China copper smelter Fangyuan taps Xiamen ITG to turn business around
- Fangyuan operating at low rate since flagging liquidity problems.
- ITG may sell raw material to Fangyuan, buy back products- source.
- Smelter could restart second production line next month – source.
Shandong Fangyuan Nonferrous Metals Group, China's biggest private-sector copper smelter, is set to receive support from state-run Xiamen ITG Group Corp for parts of its business, four sources said, as it continues to face operational challenges.
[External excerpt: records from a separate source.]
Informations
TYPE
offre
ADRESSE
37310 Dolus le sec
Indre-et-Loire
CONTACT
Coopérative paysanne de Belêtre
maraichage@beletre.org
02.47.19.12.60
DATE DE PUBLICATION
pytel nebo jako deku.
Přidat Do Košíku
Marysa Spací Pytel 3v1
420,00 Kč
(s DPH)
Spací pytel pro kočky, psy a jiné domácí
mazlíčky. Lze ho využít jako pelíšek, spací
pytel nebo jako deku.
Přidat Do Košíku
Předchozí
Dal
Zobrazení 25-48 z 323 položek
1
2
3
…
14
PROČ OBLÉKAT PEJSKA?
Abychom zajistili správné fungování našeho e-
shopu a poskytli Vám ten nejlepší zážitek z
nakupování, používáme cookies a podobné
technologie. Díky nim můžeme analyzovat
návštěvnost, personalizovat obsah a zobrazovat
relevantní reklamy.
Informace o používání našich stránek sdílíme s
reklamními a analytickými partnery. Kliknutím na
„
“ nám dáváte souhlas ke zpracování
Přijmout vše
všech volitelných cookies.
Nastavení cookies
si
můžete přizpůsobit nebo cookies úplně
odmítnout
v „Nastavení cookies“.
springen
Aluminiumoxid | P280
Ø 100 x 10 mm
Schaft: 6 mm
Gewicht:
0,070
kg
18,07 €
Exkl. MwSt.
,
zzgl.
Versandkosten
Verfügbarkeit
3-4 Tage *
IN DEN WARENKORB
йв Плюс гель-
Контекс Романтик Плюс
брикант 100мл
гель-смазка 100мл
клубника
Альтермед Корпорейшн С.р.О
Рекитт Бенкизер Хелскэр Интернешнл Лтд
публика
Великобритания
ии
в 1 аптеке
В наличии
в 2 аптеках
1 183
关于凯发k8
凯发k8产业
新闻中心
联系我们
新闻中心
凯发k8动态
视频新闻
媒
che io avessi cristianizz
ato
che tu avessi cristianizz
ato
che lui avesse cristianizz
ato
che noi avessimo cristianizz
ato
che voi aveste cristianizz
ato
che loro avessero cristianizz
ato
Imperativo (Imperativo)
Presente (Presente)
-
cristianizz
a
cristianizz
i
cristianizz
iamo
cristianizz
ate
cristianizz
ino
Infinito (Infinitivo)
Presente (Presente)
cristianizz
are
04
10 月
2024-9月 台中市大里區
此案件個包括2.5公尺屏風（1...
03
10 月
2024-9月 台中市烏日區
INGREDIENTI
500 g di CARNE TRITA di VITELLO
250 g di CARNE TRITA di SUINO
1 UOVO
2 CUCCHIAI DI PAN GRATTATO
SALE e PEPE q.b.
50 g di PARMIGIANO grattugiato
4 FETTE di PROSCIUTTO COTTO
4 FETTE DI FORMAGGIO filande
Fangyuan can make 700,000 tonnes of refined copper per year - or about 3% of global output in 2020 - but has been operating at a lower rate since admitting liquidity problems in late 2019. An ITG-assisted recovery could lift its demand for raw materials such as copper concentrate and scrap.
The discussions with ITG, a commodity trading firm which also provides supply-chain management services covering procurement, logistics and pricing, are part of a government-backed effort to support the struggling smelter, two of the sources said.
"The basic idea is to finance Fangyuan," said one of the sources, who was briefed on the matter. ITG will purchase and store raw materials, sell them to Fangyuan and then buy back the products, he added. Previous offtakers of Fangyuan's refined copper have included trading house Trafigura.
An ITG representative said he was not aware of the plan, and Fangyuan declined to comment.
A second source said Fangyuan, based in Dongying in eastern China's Shandong province, could lease out its production facilities to ITG. The smelter currently only has one production line operating but hopes to relaunch the second - which is still under maintenance - as soon as next month, the source added.
A third source said Fangyuan may become a "surrogate plant" for ITG, while the fourth source said the "fairly complicated" arrangement involved supply-chain management and was still being ironed out. "For now, it's just a framework," he added.
All the sources declined to be identified because the discussions were private.
Operating conditions for smelters in China, the world's biggest copper consumer, have hardly improved since Fangyuan's financial problems came to light.
A rough start to 2020 saw the coronavirus hit consumption and logistics, and even though a demand rebound has since taken copper prices to multi-year highs, tight mine supply has pushed treatment and refining charges for concentrate - a key source of smelter revenue - to decade lows.